The Politics of Play
The playground is the McDonald’s of landscape design. Travel to any city in many parts of the world and the presentation is identical: a flat surface topped by one or two standardized all-in-one activity structures. The Memorial Park playground, which opened this August in Wilsonville, Oregon, points in a different direction. Located in a 17-acre park, the site features a large grassy mound encircled by a series of discrete elements. There is a six-foot-tall red rubber dome, concentric circles of rocks, a small waterfall, and two curved climbing walls with holes in their centers.
“The idea was to find simple solutions that don’t specify the type of play,” explains project manager Tim Nash, at the time with Murase Associates. Before starting the Wilsonville design, Nash (who is now with Portland’s Koch Landscape Architecture) researched Aldo van Eyck, the Dutch architect known for creating unpretentious arrangements of sandpits, benches, and tumbling bars in postwar Amsterdam. The Wilsonville project is part of a burgeoning “creative playground” movement—one that eschews the homogenous regulated space of contemporary recreational areas in favor of diverse open-ended “playscapes.” Ranging from Modernist set pieces to bucolic panoramas, the new projects aim to move beyond gymnasium-style functions (crawling, swinging, climbing). Instead the goal is to stimulate kids’ imaginations, encourage independent exploration, and—more ambitiously—incorporate the twenty-first-century playground into the fabric of community life.
For example, the organic forms of the Wilsonville site—leavened with a splash of red—blend seamlessly with the park’s rolling hills. An amphitheater for parents, embedded in one side of the playscape’s grassy mound, helps blur the boundary between spaces for children and those for adults. “We wanted to invert the typical layout, where caretakers are on the outside,” Nash says.
Much of the design momentum originates in Denmark, Holland, and Germany, where children are increasingly viewed as an indicator group for successful urban planning. But even in the United Kingdom and the United States, where privatized backyard play is the ethos, a handful of architects, educators, and equipment manufacturers is beginning to rethink the relationship among children, playground design, and public space. Creating more inclusive spaces for children and families, so the logic goes, is one step toward making the entire city a safer and more welcoming place for kids.

[STORED DATA]
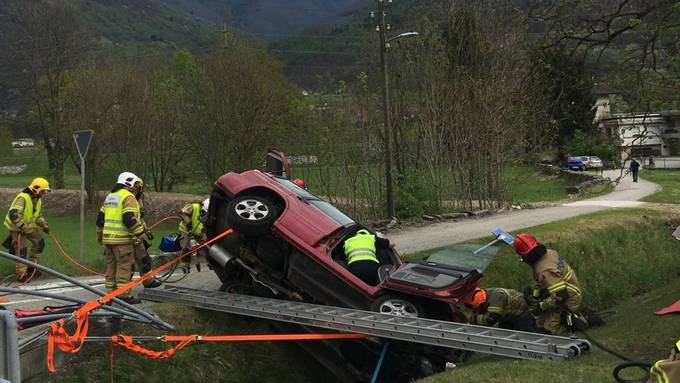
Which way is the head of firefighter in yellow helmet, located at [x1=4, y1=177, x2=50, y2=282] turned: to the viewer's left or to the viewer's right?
to the viewer's right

[QUESTIONS ON THE MATERIAL]
1. Reproduce the passage of the playground design article above, starting with "Much of the" and going on through "place for kids.".
2. Answer these questions using the playground design article above.
(a) In which city and state did the Memorial Park playground open?
(b) Which Dutch architect did Tim Nash research before starting the Wilsonville design?
(c) In which three countries does much of the design momentum originate?
3. Continue the playground design article above from its final sentence.

[ANSWERS]
1.
Much of the design momentum originates in Denmark, Holland, and Germany, where children are increasingly viewed as an indicator group for successful urban planning. But even in the United Kingdom and the United States, where privatized backyard play is the ethos, a handful of architects, educators, and equipment manufacturers is beginning to rethink the relationship among children, playground design, and public space. Creating more inclusive spaces for children and families, so the logic goes, is one step toward making the entire city a safer and more welcoming place for kids.

2.
(a) Wilsonville, Oregon
(b) Aldo van Eyck
(c) Denmark, Holland, and Germany

3.
“The quality of the built environment in play provision has been pretty dire,” acknowledges Hattie Coppard, director of London’s Snug & Outdoor. “That’s beginning to change.” Coppard, who will debut an undulating topographically driven design in Southampton’s Houndwell Park next year—“The whole space becomes a play element”—says health concerns such as child obesity and diabetes have brought new scrutiny to young people and their physical environments. In March, for example, the United Kingdom’s Big Lottery Fund launched a $30 million “Playful Ideas” program targeting the installation of neighborhood playscapes. “The focus on innovation and design is significant,” Coppard says. “They don’t want flat ground with a box.”
Over the past 15 years international play-safety guidelines have spawned a ubiquitous crop of red, yellow, and blue structures rooted in “impact-attenuating” surfaces. The design problem is especially acute in the United States, where a litigious culture first eviscerated the seesaw, then the merry-go-round, and increasingly threatens the swing set. Eliminating spontaneity and risk from children’s play not only discourages physical activity, critics claim, but deprives young people of the experiences they need to grow and develop as individuals. “Play becomes simplified, and then the child doesn’t have to pay attention to his or her movements,” Danish landscape architect Helle Nebelong says of standardized environments.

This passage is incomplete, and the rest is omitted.